Four to five minutes — that could be the difference between whether your return home from vacation is ruined by a burglar.
Experts say that’s the maximum time most thieves will spend trying to break into a house before giving up in search of easier prey. That holds true year-round, whether you’re blissfully off on a winter ski getaway or spending the summer on the beach.
How else can you avoid returning to a home that’s been ransacked? Consider these “Do’s” and “Don’ts” from experts:
Don’t advertise you’re away. Arrange to have the lawn mowed, put lights and electronics on variable timers and to really complete the illusion, ask a neighbor to park a car in your driveway.
Do make would-be thieves feel both exposed and contained. Choose picket or chain-link fencing instead of solid fencing to create a physical barrier that’s less easy to hide behind. Keep hedges clipped to around waist level.
Don’t hesitate to rearrange things. Those expensive belongings, including TVs and stereo systems, might as well have a sign on them saying “take me” if they’re left in plain view from windows and doors.
Do get an assist from technology.
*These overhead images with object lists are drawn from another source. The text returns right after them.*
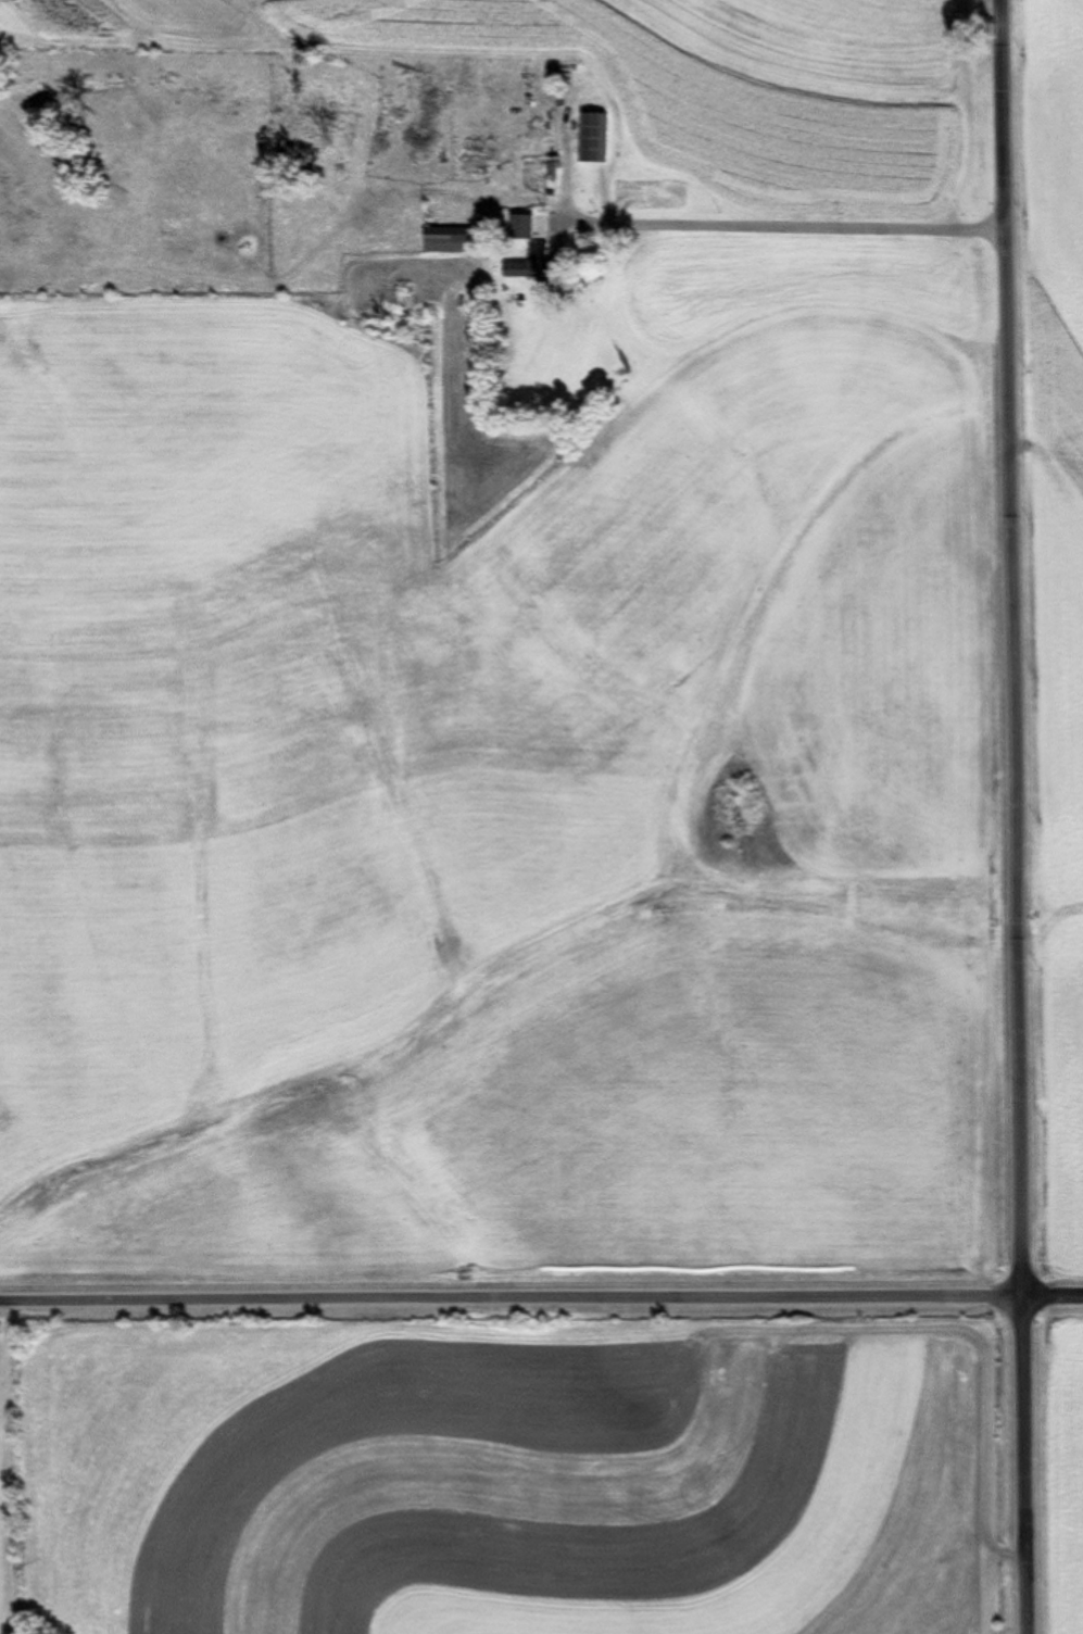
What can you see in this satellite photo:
power tower: (19, 3)
building: (597, 138)
building: (480, 171)
road: (829, 239)
building: (448, 241)
road: (983, 817)
road: (541, 1281)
A solar-powered, motion-sensor light-which doesn’t require an electrician to install-illuminates your property so that lurking intruders are easier for neighbors and passing patrol cars to spot.
Don’t hide keys in “secret places” outside your home. Most burglars know where to look. Better to leave a duplicate with someone you trust.
Do invest in a burglar alarm. The most effective ones notify an outside service of trouble, but any kind is a good deterrent.
Just make sure there’s a friend or family member available to turn it off if it’s set off in your absence.